CRN: Wird MBS damit auch aus den roten Zahlen kommen?

Ayala: Ich kann natürlich nicht sagen, wann wir profitabel werden. 2004 und 2005 noch nicht. Aber wir haben die Finanzkraft, das Geschäft so lange zu unterstützen, bis es profitabel ist. Und wenn es ein, zwei Jahre länger dauert, werden wir ein, zwei Jahre mehr investieren. Dass wir einen solchen Fall möglichst vermeiden wollen, versteht sich von selbst.

CRN: Für 2004 haben Sie Investitionen von 850 Millionen Dollar angekündigt. Werden sich die Investitionen auch für die nächsten Jahre in dieser Höhe bewegen?

Ayala: Wir rechnen im Schnitt mit 800 bis 900 Millionen Dollar. Für uns gehören die MBS-Investitionen eindeutig zur langfristigen Planung.

CRN: Wofür werden Sie die 850 Millionen Dollar in diesem Jahr ausgeben?

Ayala: Wir wollen verstärkt in Axapta investieren. Momentan trägt die Lösung etwa 13 Prozent zum Umsatz bei. Allerdings werden sich nie so hohe Raten wie bei Navision erreichen lassen, da die Lösung wesentlich komplexer und weniger Massenprodukt ist. Und wir werden mehr Personal aufbauen.

CRN: Sie haben sieben Schlüsselmärkte definiert, zu denen neben Frankreich und England auch Deutschland gehört. Hierzulande gilt es, sich gegen SAP zu behaupten. Was planen Sie für dieses Wirkungsfeld der Walldorfer?

Ayala: Wir werden verstärkt in Deutschland investieren. Ich erwarte aber auch, dass die Wachstumsraten in Deutschland die anderer Länder übertreffen werden. Deutschland ist für uns das absolute Top-Land.

CRN: Was heißt das genau?

Ayala: Wir werden neue Partner aufbauen, uns tiefer in Branchen bewegen und wesentlich mehr Marketingpräsenz zeigen als bisher. Die ersten Resultate werden Sie Ende des Jahres sehen.

CRN: Ihr Partnerkanal ist bereits sehr groß. Trotz Branchenaufteilung treten sich die Fachhändler schon auf die Füße. Und Sie wollen noch mehr Partner. Sind da Konflikte nicht programmiert?

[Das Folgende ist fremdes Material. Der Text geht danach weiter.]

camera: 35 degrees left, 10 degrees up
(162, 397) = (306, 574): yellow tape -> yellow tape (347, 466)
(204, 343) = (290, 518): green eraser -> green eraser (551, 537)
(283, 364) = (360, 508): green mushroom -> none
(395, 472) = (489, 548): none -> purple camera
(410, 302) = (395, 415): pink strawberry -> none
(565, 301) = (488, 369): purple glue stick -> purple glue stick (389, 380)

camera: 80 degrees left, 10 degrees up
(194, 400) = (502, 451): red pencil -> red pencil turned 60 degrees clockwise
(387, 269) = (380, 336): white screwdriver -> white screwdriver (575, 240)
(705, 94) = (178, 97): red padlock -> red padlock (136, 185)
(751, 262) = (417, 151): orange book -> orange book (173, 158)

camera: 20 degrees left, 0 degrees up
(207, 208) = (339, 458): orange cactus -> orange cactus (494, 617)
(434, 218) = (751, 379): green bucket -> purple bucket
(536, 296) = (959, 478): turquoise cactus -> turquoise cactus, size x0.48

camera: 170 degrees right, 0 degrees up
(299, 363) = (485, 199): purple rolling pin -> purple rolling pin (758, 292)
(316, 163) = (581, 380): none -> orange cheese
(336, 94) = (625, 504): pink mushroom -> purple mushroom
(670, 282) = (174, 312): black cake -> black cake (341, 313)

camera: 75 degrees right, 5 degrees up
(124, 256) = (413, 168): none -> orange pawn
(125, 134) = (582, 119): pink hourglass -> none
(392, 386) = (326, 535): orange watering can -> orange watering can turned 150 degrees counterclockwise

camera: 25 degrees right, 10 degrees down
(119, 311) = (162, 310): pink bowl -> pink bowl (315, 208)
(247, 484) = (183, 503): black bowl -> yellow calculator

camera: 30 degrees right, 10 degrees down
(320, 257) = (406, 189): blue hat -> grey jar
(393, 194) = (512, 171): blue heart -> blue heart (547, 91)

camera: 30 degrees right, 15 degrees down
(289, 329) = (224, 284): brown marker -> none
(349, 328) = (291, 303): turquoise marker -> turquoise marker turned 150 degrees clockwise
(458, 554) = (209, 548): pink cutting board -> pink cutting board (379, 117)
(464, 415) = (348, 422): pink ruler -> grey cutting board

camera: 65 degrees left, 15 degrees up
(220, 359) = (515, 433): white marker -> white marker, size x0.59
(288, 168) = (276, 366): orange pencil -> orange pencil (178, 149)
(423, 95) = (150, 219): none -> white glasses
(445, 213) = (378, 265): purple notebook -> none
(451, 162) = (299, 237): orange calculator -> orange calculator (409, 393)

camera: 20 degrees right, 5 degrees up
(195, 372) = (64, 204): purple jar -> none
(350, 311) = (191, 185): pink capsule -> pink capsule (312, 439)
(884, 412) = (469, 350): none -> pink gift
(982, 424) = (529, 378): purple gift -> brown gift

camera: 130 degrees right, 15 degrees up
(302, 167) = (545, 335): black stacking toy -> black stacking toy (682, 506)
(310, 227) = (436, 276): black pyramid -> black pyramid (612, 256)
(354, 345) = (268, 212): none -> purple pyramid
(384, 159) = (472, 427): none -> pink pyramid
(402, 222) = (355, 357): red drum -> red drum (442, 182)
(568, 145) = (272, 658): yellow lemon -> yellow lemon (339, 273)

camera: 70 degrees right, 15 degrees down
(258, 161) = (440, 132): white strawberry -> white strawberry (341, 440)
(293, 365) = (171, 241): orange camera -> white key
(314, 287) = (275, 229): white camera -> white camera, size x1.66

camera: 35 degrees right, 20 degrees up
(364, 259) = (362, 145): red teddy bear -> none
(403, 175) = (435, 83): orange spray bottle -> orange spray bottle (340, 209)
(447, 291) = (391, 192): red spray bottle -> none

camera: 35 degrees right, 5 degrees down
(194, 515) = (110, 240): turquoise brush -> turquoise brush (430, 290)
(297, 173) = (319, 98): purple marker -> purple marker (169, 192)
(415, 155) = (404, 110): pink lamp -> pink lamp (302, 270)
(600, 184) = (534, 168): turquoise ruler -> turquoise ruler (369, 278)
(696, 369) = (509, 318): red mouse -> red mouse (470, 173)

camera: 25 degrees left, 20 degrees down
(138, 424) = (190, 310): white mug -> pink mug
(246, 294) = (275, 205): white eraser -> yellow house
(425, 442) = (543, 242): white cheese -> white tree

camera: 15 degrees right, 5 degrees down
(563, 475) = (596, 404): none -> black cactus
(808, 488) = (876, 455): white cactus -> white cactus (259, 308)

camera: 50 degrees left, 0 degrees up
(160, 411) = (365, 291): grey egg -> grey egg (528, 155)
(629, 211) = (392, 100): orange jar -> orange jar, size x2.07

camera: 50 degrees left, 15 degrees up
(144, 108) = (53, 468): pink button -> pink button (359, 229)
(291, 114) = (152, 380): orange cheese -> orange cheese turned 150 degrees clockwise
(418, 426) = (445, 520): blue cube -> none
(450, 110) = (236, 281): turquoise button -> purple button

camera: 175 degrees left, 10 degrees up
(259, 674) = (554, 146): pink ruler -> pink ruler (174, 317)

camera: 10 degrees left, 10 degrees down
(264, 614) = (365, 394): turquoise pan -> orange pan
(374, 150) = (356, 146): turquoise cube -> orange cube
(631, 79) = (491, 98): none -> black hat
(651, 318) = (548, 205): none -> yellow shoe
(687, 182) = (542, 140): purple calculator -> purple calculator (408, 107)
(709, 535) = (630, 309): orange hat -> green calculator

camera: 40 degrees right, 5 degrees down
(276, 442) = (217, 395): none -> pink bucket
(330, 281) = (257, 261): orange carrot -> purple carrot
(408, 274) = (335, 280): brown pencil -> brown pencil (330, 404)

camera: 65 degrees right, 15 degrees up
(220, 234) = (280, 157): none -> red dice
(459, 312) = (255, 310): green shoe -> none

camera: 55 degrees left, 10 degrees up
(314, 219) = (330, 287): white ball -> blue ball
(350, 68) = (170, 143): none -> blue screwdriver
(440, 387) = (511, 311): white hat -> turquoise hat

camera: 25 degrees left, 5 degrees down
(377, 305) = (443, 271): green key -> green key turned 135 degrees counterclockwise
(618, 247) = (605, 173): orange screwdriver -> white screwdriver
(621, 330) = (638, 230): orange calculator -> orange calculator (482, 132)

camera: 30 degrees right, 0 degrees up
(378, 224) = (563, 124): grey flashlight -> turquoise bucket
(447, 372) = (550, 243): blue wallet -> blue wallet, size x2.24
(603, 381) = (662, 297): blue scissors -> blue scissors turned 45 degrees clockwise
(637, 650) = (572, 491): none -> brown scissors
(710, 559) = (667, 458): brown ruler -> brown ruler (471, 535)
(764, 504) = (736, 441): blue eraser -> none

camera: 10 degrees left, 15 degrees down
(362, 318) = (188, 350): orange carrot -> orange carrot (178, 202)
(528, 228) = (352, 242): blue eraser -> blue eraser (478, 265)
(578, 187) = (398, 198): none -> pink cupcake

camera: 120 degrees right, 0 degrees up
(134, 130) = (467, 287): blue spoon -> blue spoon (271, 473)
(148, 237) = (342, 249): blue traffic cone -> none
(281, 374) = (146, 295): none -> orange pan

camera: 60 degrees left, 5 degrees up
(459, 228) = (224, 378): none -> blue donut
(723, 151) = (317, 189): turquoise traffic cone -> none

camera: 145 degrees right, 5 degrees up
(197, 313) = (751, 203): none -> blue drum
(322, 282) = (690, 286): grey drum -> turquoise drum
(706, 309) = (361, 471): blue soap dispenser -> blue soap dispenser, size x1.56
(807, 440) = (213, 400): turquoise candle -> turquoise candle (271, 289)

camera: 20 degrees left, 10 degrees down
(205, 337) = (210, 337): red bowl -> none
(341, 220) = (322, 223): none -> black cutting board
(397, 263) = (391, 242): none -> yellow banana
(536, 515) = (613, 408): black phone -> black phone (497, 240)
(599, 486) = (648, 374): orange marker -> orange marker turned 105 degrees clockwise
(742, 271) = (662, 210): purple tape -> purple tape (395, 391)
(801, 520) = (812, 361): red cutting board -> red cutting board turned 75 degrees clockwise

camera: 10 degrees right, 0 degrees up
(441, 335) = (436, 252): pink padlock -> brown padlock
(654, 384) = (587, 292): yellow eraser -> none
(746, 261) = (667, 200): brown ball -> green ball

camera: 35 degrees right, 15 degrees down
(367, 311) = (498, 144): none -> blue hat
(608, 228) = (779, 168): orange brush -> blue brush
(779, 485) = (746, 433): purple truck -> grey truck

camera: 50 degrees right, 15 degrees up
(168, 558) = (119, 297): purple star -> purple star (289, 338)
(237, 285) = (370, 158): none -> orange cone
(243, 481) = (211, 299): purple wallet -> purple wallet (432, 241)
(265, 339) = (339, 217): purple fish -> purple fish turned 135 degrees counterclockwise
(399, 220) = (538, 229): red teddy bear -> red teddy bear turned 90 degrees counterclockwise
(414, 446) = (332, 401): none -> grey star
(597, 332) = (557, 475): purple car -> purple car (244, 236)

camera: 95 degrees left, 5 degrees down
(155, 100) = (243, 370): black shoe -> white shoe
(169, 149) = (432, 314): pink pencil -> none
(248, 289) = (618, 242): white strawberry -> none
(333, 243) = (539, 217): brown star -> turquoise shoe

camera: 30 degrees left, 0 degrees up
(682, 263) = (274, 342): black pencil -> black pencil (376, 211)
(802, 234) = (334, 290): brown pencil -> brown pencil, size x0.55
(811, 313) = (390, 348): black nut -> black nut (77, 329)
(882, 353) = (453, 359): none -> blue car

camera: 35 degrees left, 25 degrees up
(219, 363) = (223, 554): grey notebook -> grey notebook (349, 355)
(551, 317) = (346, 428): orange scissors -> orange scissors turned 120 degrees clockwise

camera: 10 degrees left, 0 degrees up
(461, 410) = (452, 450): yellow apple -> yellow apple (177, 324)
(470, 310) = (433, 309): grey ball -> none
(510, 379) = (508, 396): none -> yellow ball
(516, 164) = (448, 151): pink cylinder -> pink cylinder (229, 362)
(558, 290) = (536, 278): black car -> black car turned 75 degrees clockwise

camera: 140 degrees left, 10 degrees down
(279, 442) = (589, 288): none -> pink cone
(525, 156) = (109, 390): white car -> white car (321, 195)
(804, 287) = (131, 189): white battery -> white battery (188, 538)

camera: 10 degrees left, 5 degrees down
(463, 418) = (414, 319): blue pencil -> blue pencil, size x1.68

Ayala: Wir haben zwar eine hohe Anzahl von Partnern, aber es gibt noch viel mehr Marktpotenzial. Um Konflikte zu vermeiden, sprechen wir momentan mit jedem Partner und verabschieden ganz detaillierte Pläne, welche Region, welche Produkte und welche Branchen ein Fachhändler abdeckt. Wenn es irgendwo Lücken oder zu viel Wettbewerb gibt, werden wir dafür eine Lösung finden.

CRN: Eine Möglichkeit für mehr Umsatz wären noch sehr hochpreisige Projekte mit Konzernen. Die Übernahme von SAP hat nicht stattgefunden, mit der Sie die ganze Bandbreite von kleinen bis sehr großen Kunden abgedeckt hätten. Wird Microsoft nun selbstständig Konzerne adressieren?

Ayala: Wir werden definitiv nicht ins Großkundengeschäft einsteigen. Mit Navision und Axapta sprechen wir zwar Konzerne an ? aber nur einzelne Abteilungen, Niederlassungen oder sehr spezielle Branchen. Es macht für uns keinen Sinn, SAP Großkunden streitig zu machen. Im High-End-Geschäft dauern die Projekte Jahre, wir müssten ein eigenes Consulting aufbauen, es wäre ein anderes Geschäft.

CRN: Wird Microsoft versuchen, andere ERP-Player als SAP aufzukaufen?

Ayala: Wir sind noch mit der Integration von Navision in die Microsoft-Welt beschäftigt. Das Letzte, was ich brauchen könnte, wäre der Alptraum einer Übernahme wie der von SAP. Wenn wir Firmen übernehmen, dann höchstens kleinere, die Zusatzmodule entwickelt haben oder Ähnliches.